- Location Genre:Sanatorium / Isolation Hospital
- Age:115 years
- Demo / Renovated:N/A
- Decaying for:22 years
- Last Known Status:Abandoned
In 1895 a generous donation from a Thuringian nobleman was given to a church to establish a district hospital. Construction of a 60-bed sanatorium exclusively for women began in 1899 at a remote forest on a high plateau, over 1,800 feet above sea level. Work was difficult due to the rocky land and dense spruce forests which needed clearing. The hospital building was quite solid in construction to match the rough landscape, with granite walls up to the third floor. A central building that housed the church was attached to two wings via lofty hallways facing south. The hospital rooms also faced south for maximum sunlight and fresh air; other amenities included a library, gardens, day rooms and several residences.
The first patients were admitted in August 1902, receiving fresh air treatments (Freiluft-Liegekur) for tuberculosis. The average recommended stay was 3 and a half months. The recovery rates claimed by the sanatorium were quite good - one year, about 50% of one year's patients were reported as being fully recovered, and 30% as significantly improved. In 1909, the chief physician introduced lung collapse therapy and the hospital acquired an x-ray apparatus as well as state-of-the-art pneumothorax equipment.
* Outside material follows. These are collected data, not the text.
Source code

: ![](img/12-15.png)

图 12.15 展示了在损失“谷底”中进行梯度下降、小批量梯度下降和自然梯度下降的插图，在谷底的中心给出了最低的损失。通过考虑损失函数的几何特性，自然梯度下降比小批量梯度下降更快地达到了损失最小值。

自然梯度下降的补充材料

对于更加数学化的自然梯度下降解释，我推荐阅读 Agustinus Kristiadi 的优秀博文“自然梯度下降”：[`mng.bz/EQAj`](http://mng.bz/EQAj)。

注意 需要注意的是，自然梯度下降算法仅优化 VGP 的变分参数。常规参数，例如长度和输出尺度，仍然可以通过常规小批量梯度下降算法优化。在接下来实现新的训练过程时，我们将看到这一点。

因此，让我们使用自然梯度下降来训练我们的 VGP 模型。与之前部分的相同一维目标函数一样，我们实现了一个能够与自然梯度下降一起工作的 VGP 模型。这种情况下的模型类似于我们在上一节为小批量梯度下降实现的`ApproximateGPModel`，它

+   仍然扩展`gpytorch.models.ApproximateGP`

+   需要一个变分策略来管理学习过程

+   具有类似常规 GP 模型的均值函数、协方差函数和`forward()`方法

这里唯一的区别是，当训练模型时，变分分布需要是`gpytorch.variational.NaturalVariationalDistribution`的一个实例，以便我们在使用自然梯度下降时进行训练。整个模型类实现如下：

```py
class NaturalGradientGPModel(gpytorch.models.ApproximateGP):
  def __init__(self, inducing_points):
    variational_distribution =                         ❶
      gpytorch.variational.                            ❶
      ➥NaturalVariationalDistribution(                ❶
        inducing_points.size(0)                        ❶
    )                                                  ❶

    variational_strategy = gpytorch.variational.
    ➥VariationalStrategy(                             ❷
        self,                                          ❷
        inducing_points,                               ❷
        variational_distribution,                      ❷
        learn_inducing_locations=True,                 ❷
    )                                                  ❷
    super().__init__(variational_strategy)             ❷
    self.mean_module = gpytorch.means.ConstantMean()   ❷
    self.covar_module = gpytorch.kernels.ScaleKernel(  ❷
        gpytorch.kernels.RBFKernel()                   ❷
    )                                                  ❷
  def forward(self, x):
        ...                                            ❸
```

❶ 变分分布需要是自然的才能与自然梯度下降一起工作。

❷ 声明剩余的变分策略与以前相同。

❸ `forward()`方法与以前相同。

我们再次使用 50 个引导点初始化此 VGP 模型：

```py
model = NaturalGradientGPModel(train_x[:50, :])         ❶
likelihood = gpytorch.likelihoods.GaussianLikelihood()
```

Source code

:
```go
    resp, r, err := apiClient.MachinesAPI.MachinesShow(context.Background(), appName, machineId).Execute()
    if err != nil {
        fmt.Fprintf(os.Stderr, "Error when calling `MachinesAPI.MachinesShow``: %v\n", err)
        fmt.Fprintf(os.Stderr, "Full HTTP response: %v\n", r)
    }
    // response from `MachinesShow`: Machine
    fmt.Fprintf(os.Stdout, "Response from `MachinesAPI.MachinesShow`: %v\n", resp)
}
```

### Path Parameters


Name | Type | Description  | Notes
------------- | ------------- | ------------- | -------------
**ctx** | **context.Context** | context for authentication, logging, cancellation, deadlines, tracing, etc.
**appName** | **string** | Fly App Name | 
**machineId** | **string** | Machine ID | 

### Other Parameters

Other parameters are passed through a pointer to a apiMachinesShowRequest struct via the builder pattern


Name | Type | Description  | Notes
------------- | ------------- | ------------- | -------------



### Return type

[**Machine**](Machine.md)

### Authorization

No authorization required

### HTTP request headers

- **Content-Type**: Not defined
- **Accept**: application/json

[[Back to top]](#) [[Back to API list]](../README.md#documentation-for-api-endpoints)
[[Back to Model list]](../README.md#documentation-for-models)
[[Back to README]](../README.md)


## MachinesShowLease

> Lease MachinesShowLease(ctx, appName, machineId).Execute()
The capacity of the hospital was expanded to serve 88 patients, however as World War I occurred, further additions were stymied by inflation.
In 1927, the hospital expanded greatly by adding an entirely new wing on its western side, which included room for 45 more patients and space for a modern medical department. Old operating rooms were updated, and now thoracic surgery was possible. Further expansions in the 1930s led to a peak capacity of 180 beds. The decline of tuberculosis patients in the 1960s pushed the hospital to treat both male and female patients by 1962. The hospital was suddenly forced to cease operations on the last day of 1967 by order of the government, and the church had to relinquish the property to the GDR.
In 1968, the hospital was subleased to the National People's Army, and catered to East German border troops. Rehabilitation and prophylactic treatments were administered, along with specialty programs for spinal disorders as well as heart and circulatory diseases. A large security fence and manned gate were erected around the property, and patients were often left in solitude and suffered from idleness; the hospital even was known to have been referred to as the Faultierfarm (sloth-farm) offhandedly.
The sublease to the army was terminated in 1991, and the property was reverted to ownership of the church. Realizing the high maintenance costs of the aging structure, the church offered the sanatorium up for sale - many prospects were declined due to the church's high selling price. The land was eventually sold for a much lower cost in 2000, but plans for the place were scrapped. A subsequent buyer could not complete the vision of a sanatorium for those stricken with AIDS, even though renovations had begun. In the meantime, most of the valuable metal was stolen, such as ornate stair railings, copper heating pipe, and even the manhole covers outside.
In 2007 a fire burned the central theater (originally the chapel). Makeshift repairs were made, and the site is now guarded while the current owner plans to transform the land into a mountain resort.